A Peachy Halloween
My third costume quest went rather well. I’m going to be Princess Peach and I have some friends that will be other Nintendo characters: Mario, Luigi, Toad and maybe some more to be determined. Yesterday I found a long blonde “princess” style wig and I bought some long white gloves. I’m still looking for a pink shirt with pouffy sleeves. I highly doubt I’m going to any costume parties tonight, so I’m not to worried that my costume is incomplete. I figure, worst case scenario, I can be a fallen angel because I have my black wings and corset. I would really love to, but I haven’t heard anything and my usual party partner is out of town for the weekend. Q mentioned how he had been invited to three different parties and that made me feel lame.
After my costume shopping yesterday I spent the day with various homies. I felt so much better in the morning and when I saw my friends my spirits were lifted higher. Of course I would occasionally see something that reminded me of Q and I would be momentarily paralyzed trying not to cry or reveal my sadness. I also had my car looked at in hopes of getting it repaired. Since August I have been car less on and off for months at a time. First, it wasn’t holding water and then I had a new pump installed, yet the problem remained the same. It was fixed a second time and is running much better, but it has a sputter and makes some interesting noises. However, the mechanic that saw it said my problem is most likely inside my engine and that’s not his forte.

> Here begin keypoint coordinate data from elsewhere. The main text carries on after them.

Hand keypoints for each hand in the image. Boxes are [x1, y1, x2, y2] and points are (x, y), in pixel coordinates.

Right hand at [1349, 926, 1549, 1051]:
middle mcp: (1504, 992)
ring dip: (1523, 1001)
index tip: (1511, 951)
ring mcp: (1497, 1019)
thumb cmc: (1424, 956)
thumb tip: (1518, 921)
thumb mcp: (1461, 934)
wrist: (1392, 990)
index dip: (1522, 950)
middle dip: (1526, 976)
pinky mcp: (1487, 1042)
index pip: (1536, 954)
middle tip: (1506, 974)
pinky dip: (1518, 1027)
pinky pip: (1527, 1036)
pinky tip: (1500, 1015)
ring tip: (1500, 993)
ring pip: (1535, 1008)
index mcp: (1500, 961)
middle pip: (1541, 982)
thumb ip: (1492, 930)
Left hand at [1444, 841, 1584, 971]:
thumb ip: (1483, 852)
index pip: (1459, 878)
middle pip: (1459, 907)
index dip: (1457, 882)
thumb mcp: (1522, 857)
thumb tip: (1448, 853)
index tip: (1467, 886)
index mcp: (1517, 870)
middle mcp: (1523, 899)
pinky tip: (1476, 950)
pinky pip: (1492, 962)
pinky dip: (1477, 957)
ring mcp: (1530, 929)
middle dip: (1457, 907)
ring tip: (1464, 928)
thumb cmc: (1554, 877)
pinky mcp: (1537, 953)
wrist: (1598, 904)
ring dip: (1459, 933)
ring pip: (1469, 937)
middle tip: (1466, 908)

I ended my awesome day with an awesome night. Bad Boy Bill came to town and we all went dancing! I had seen him before, but in a different city. The whole gang went and some friends I haven’t seen much of recently drove me up there. Q was there of course. It was his mini-pre-party. He looked so good and he was acting nice, so it was very hard for me. I had a few beers, so that helped ease my mind and it made it less difficult to see Q dancing with different girls. One of my friends could tell and I still have feelings for Q and I was surprised he helped me get my mind off of things and assured me to hang in there. He and I have never had any sort of dimensional conversation, so that’s always a nice feeling to find a friend you didn’t expect to. We all had an awesome time though and danced our butts off. I bought these super cute, yet killer heels. They are sparkly silver and have black lace over them and a little patent leather black bow. I was dancing fine for the first hour and then at one point my left ankle buckled and bent the wrong way. After that it was impossible for that ankle to support me. Q thought I was too drunk, but Justin helped me out and took my shoes from me. Once I was barefoot I was fine to dance again. My ankle still hurts this morning and my feet are pitch black, but oh well. Q was at the after party and before he left he gave me a sweet hug. I think I was the only one he hugged. I think I may have said something kinda drunk and kinda “I like you”, but I’m not a hundred percent sure. I just know that I kept wanting to hold him last night and when I got home and went to bed I wanted to kiss him good night and cuddle.
I don’t know what my plans are for today. Derrick is coming back and we will watch “Fantastic Planet.” I guess it’s animated and that’s about all I know. I’m hoping to see Q later. Yesterday, he stopped by unexpectedly and then he also texted me to help him dye his hair. All this after he told me I call him too much. I’ve just been taking it in strife. I just need to watch myself, because at this point I would, sadly, do almost anything for him and I can’t give him that special treatment. He said so himself. It’s just hard to get past that, but I need to learn. Time for breakfast and time for me to stop thinking about Q.